How does food impact our mind, body, and soul?

Food is the fabric of who we are. It literally creates the material that our soul exists in. Our thoughts are a reflection of the foods we eat. When we eat foods that are rajasic, stimulating and aggravating, we have rajasic thoughts. If we have foods that are tamasic, dull, we have tamasic thoughts. If we have foods that are sattvic, pure, we have pure thoughts. This is why Ayurveda and yoga are sister sciences always meant to be practiced hand-in-hand. Yoga means to yolk, to become one with source. You can only do that when your physical body is balanced. 

What is your vision for the book? How do you hope people use it and evolve with it?

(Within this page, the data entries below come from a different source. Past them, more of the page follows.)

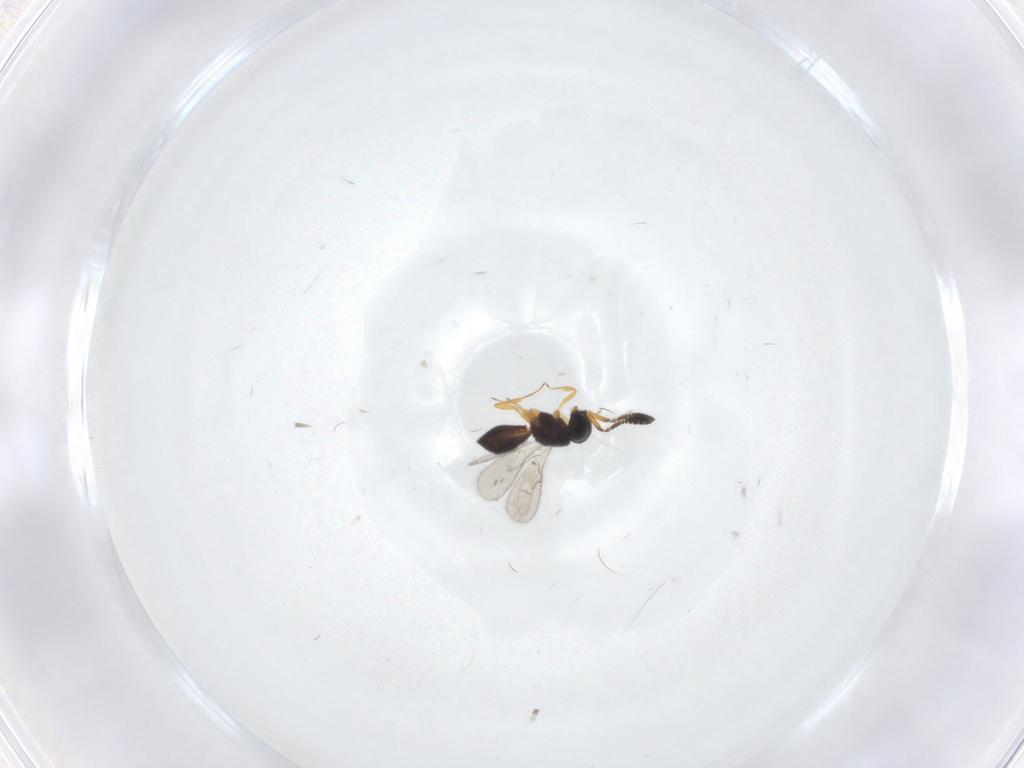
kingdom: Animalia
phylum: Arthropoda
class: Insecta
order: Hymenoptera
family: Scelionidae
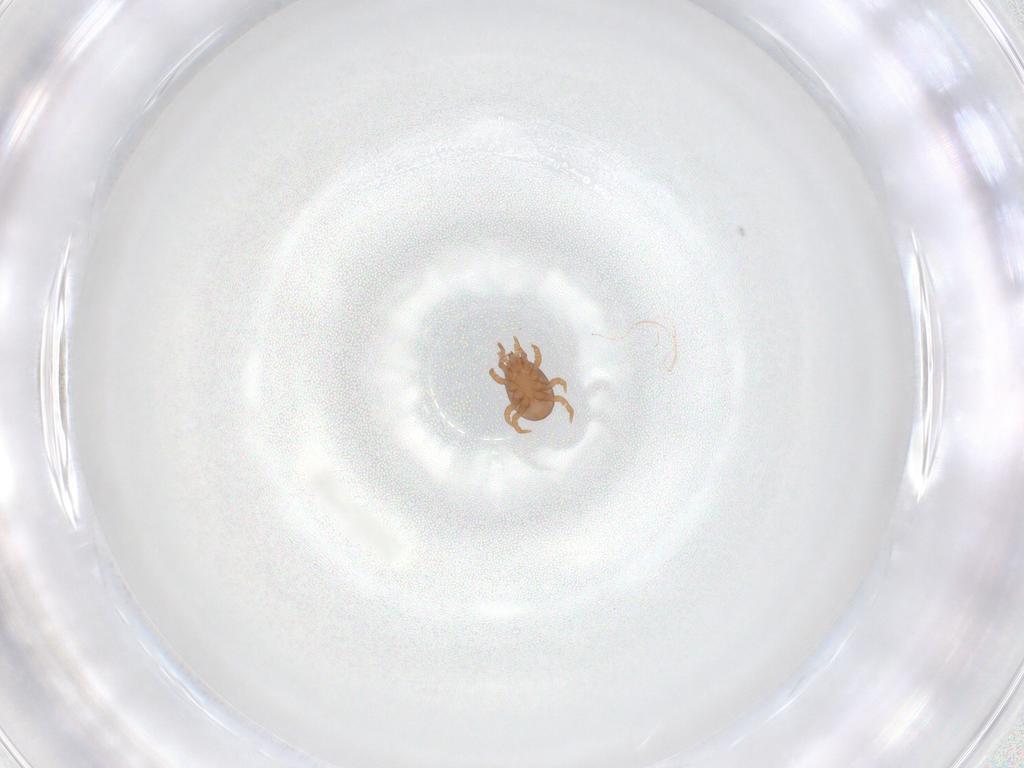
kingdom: Animalia
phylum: Arthropoda
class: Arachnida
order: Mesostigmata
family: Eviphididae
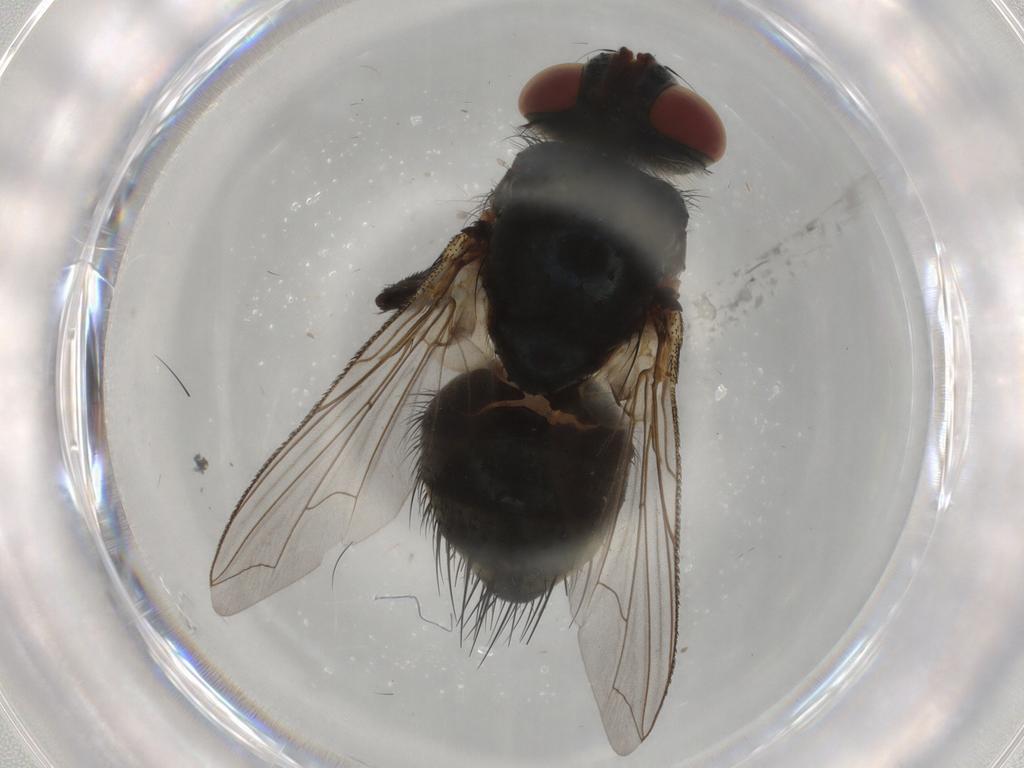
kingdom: Animalia
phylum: Arthropoda
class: Insecta
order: Diptera
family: Tachinidae
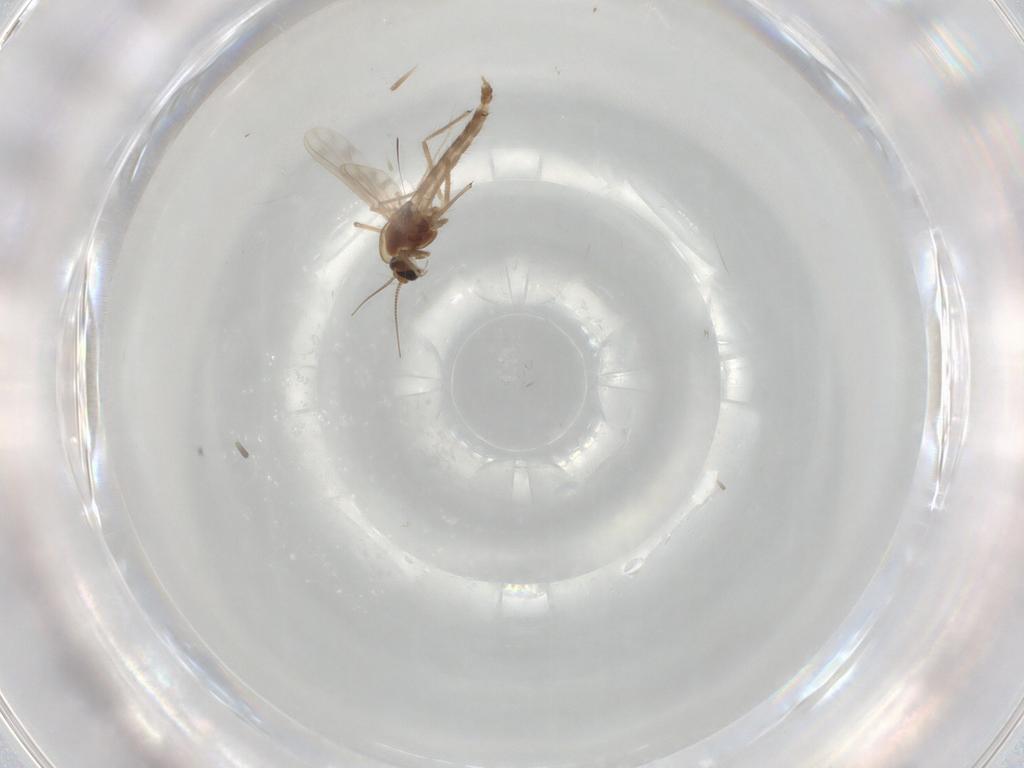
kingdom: Animalia
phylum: Arthropoda
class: Insecta
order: Diptera
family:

It has been incredible to see how it has impacted the lives of thousands over the past year since its release. It has helped people with chronic illnesses, depression, anxiety, inflammation, digestive issues, hormonal imbalance, stress, obesity, and so much more. It has allowed people to heal their relationship with food and eat according to what they need, not what the media tells them to. It empowers people to not worry about their physical health anymore so they can fulfill their dharma, their soul’s purpose. It starts with food—but it’s so much more. I discuss all the spiritual growth that comes with an Ayurvedic lifestyle approach on Highest Self Podcast. 

Is an Ayurvedic-focused diet malleable?

Absolutely! In Eat Feel Fresh, I teach you how you can use Ayurvedic guidelines to create meals from all types of cultures, from Italian to Thai to Mexican food. I also teach you how to make tri-doshic recipes that balance all three Doshas and how to make minor adjustments for each Dosha.